The kind of energy you put forth into the world is exactly the kind of energy you shall attract and receive.
• Go to happy places. What is your happiest place on earth? How often do you go there? You can take yourself there anytime at all with a safe place mindfulness meditation. And go to actual happy places, too, such as inspirational, wild landscapes. In nature, we can find our true nature. So go green.
Or go to Switzerland. In May I wrote about the World Happiness Report, which declared the 10 happiest countries in the world to be:
1. Switzerland
2. Iceland
3. Denmark
4. Norway
5. Canada
6. Finland
7. Netherlands
8. Sweden
9. New Zealand
10. Australia
The U.S. is 15th on the list; the U.K. 21st. On the bottom of the pile are Syria, Burundi and Togo.
The 10 happiest nations are generally egalitarian and collectively-minded in spirit--inequality breeds discontent.
As Hector astutely notes in the whimsical novel Hector and the Search for Happiness: “It’s harder to be happy in a country run by bad people.”
• Grow old. Countless studies show that in general, happiness follows a U-bend across the adult life span, regardless of factors like wealth, employment status, presence or absence of children and so on. Perhaps you set out on your grown-up journey in reasonably good cheer, full of hopes and dreams. But sooner or later all that potential and possibility gets mugged by reality. And one day you find yourself trapped in an unsatisfying job, marriage or town, struggling to pay the bills, stressed, sandwiched between looking after your kids and looking after your parents. You are miserable. You are at the bottom of the U-bend. “And you may ask yourself,” as the Talking Heads song goes, “how did I get here?”
One study of happiness data in 72 countries reported that the global average bottom of the U-bend is 46 years old (though this of course masks enormous variety and individual differences).

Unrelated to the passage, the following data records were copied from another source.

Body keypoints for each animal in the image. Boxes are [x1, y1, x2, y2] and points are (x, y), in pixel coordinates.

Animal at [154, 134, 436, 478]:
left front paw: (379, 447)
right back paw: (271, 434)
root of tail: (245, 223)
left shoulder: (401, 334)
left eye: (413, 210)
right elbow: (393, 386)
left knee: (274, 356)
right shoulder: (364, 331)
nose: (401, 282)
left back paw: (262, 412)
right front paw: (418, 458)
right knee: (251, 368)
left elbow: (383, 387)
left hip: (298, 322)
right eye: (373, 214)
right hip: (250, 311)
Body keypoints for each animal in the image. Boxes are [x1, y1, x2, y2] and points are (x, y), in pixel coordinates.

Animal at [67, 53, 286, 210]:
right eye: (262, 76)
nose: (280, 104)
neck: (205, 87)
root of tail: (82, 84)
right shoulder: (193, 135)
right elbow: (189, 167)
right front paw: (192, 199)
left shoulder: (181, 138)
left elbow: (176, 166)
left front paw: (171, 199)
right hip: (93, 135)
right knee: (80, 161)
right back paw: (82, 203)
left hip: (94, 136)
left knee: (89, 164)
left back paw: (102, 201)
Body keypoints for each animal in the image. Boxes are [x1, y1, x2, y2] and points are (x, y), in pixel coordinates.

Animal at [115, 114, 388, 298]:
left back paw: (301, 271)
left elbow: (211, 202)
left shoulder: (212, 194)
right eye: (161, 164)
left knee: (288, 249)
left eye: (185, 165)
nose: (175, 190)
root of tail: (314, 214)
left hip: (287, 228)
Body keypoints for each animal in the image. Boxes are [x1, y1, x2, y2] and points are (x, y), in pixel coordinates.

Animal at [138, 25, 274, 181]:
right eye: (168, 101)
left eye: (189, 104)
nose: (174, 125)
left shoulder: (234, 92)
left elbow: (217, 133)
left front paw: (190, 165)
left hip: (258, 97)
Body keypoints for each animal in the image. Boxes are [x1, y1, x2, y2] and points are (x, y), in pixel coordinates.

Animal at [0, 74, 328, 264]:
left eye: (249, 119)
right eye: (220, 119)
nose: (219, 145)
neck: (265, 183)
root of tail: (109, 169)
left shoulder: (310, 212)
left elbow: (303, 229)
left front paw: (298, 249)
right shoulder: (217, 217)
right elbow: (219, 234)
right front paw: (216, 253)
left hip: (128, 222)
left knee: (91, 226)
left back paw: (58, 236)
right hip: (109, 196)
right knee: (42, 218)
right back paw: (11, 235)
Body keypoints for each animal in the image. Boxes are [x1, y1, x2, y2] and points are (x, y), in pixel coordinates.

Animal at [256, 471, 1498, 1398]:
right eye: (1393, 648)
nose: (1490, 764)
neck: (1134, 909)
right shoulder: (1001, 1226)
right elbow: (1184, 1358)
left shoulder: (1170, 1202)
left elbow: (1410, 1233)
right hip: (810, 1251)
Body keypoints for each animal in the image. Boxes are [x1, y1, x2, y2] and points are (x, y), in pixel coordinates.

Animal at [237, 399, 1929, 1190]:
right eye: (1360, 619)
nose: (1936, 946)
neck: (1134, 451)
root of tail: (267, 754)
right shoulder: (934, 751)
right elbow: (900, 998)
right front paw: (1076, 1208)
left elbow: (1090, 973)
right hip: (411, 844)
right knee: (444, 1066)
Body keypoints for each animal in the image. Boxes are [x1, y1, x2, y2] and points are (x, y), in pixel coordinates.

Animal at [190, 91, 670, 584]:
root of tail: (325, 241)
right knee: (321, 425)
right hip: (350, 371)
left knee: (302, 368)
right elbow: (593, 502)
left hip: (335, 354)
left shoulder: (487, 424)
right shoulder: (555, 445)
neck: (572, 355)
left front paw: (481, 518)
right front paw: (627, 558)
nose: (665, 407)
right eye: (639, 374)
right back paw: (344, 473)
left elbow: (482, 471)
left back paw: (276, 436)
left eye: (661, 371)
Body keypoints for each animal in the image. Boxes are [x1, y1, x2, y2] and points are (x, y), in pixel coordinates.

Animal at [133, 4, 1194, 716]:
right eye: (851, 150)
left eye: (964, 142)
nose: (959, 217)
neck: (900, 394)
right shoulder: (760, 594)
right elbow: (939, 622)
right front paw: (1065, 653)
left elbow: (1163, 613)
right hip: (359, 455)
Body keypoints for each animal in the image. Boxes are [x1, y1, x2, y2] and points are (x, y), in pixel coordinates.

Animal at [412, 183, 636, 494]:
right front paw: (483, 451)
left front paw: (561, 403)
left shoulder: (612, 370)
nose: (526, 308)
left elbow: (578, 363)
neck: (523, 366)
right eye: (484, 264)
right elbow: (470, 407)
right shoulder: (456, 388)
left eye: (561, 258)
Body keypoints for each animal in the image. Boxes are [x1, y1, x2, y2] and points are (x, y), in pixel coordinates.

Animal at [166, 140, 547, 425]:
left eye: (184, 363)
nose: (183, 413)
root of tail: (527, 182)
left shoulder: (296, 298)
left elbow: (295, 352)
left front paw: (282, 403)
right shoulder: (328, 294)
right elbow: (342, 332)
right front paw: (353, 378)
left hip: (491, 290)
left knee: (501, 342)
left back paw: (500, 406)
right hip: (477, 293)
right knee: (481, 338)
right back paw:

But then, after a midlife crisis or two, things get better. Your physiological decline is outweighed by your psychological advance. The death of ambition is outweighed by the birth of acceptance. Instead of trying to live up to other people’s standards or expectations, you fully accept who you are. What Jungian James Hollis calls your “provisional personality” fades away, along with all the delusions of grandeur and internalised “rules” about how you, others and life “should” be. You start to play your own game. You start to love life again.
I see lots of clients going through the vortex of these kinds of transformations, painful breakdowns of various kinds that in the end turn out to be profound breakthroughs. I believe a “midlife crisis” can happen at any age, once in a lifetime or many times. Or, for the unfortunate few, never at all.
• Stop trying to be happy all the time. It’ll only make you unhappy. As Oliver Burkeman writes in The Antidote: Happiness For People Who Can't Stand Positive Thinking: “In order to be truly happy, it turns out, we might actually need to be willing to experience more negative emotions—or, at the very least, to stop running quite so hard from them.”
And anyway, is that what you really want, to be nothing more than a big yellow smiley face? There is so much more to life than being only happy.